Bien choisir son courtier Les services de courtage en prêt ont connu un développement exceptionnel et avec eux des courtiers peu scrupuleux avec une méconnaissance du métier. Depuis, la profession s’organise avec l’apparition des réseaux nationaux de courtage en crédit qui se développent sous forme de franchise. « La loi Lagarde a permis de réglementer et d’organiser la profession pour éviter toutes formes d’abus », rappelle Brahim Guerfi. Parmi les dispositions destinées à professionnaliser le métier, on retrouve l’obligation pour le courtier d’afficher une expérience dans le milieu bancaire ou d’avoir suivi une formation spécifique de 180 heures. Autre obligation, le courtier doit impérativement s’enregistrer sur le registre des métiers. De ce fait, il existe de moins en moins de courtiers locaux et indépendants des réseaux. Les grands réseaux bancaires ont tous passé des contrats avec les courtiers nationaux qui apparaissent comme des apporteurs d’affaires. « Le courtier est devenu un interlocuteur privilégié des banques. Ils nous apportent une nouvelle clientèle et dans le même temps, ils prennent une partie de la marge des banques. Avant de signer un contrat avec un courtier, les banques vérifient son sérieux et son professionnalisme car nous devons instaurer une relation de confiance », explique le président de la Fédération bancaire française en Picardie. Même constat du côté des entreprises au moment du choix du courtier, elles ne doivent pas hésiter à demander des références et à les questionner sur leurs modes de fonctionnement voire à demander l’avis de son expert comptable. Car si le courtier doit permettre d’accélérer le processus de décision pour un projet tout en négociant le meilleur taux ou les meilleures conditions d’emprunt, il a également un rôle de conseil important auprès de l’entreprise et devient un interlocuteur de proximité. « On rencontre le client, on découvre son activité et ses besoins de financement. Notre rôle ensuite est de présenter le projet aux partenaires bancaires. C’est un métier qui demande une grande disponibilité pour créer une relation de confiance à la fois avec les entrepreneurs ainsi qu’avec les banquiers », remarque le directeur de l’agence AB Courtage à Amiens. Toutefois, la décision finale revient toujours au chef d’entreprise.

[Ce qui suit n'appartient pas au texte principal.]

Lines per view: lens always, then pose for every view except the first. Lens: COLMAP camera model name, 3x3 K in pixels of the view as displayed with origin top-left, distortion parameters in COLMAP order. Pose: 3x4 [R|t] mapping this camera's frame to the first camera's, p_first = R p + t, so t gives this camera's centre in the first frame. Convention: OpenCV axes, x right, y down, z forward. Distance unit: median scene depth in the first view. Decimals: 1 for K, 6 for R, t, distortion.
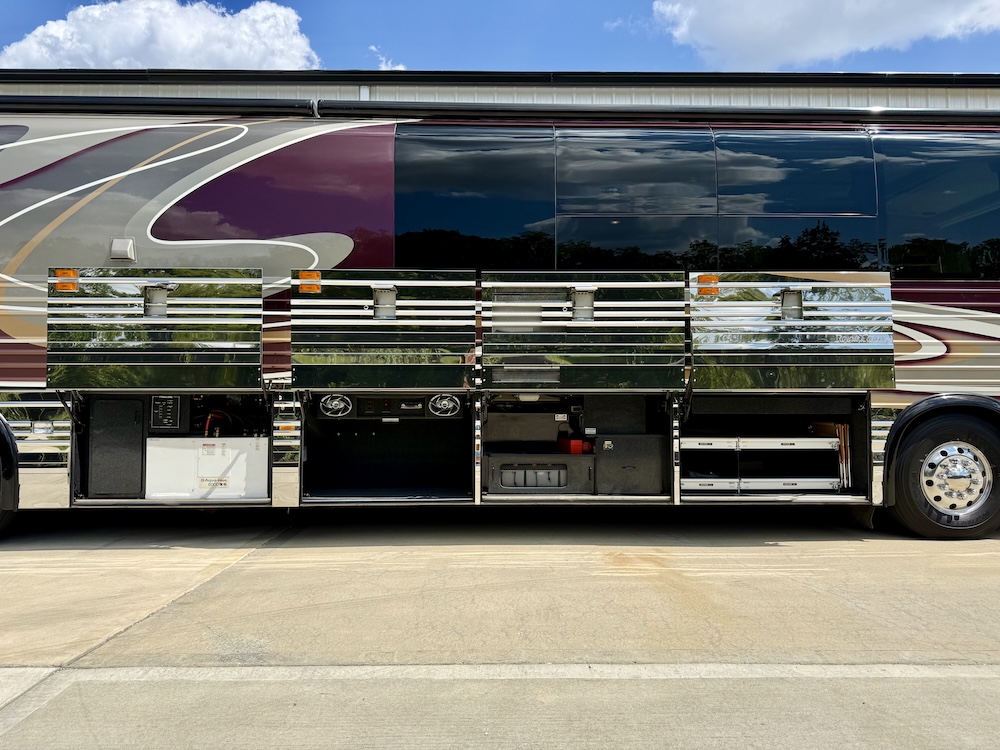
lens RADIAL K [[729.8, 0, 490.0], [0, 729.8, 367.0], [0, 0, 1]] dist [0.041857, -0.031333]
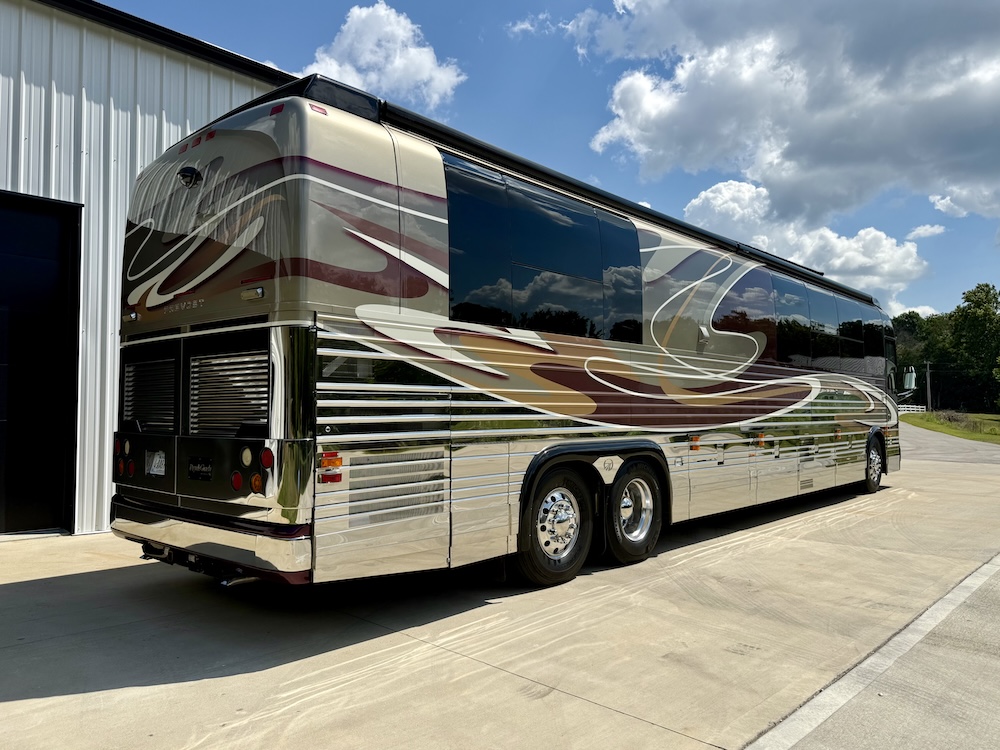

Des conditions d’emprunt exceptionnelles La crise financière puis économique a favorisé l’essor des courtiers en prêts avec la dégradation des relations entre les banques et leurs clientèles. Force est de constater qu’aujourd’hui, le robinet du crédit est grand ouvert.
Selon les dernières données disponibles de la Fédération bancaire française, à fin mai 2016, l’encours de crédits mobilisés aux PME a augmenté de 2,5% sur un an et s’élève à près de 379 milliards d’euros : « L’accès au financement n’est pas un souci, notamment pour les PME. Les entreprises qui ont du mal à se financer sont celles qui ont de réels problèmes », commente Éric Martinet. Outre une grande liquidité sur les marchés, les taux sont particulièrement faibles et atteignent des plafonds historiquement bas, « les taux ne devraient pas évoluer à la hausse dans les mois à venir », affirme Éric Martinet. Dans ce contexte, les chefs d’entreprise se sont engagés dans une phase de renégociation bancaire qu’il s’agisse de leurs prêts d’investissement ou du financement court terme. « Comme pour les particulier avec la renégociation de leurs
emprunts immobiliers, il existe un marché pour renégocier les emprunts d’entreprises. Pour le moment, les entreprises ne font pas appel à nos services, mais nous sommes capables de le faire », remarque Brahim Guerfi. Aujourd’hui, les entreprises utilisent les courtiers d’abord pour les soutenir dans le financement de leur projet d’investissement comme l’acquisition de locaux professionnels, achat de fonds de commerce ou de machines outils. En ce qui concerne les besoins de trésorerie et de financement du besoin en fonds de roulement, les chefs d’entreprise privilégient le rapport direct avec leur banquier. Encore une fois, le financement court terme ne paraît pas être un problème selon les chiffres de la Fédération Bancaire Française avec 83% des PME qui obtiennent leurs nouveaux crédits de trésorerie au 1er trimestre 2016.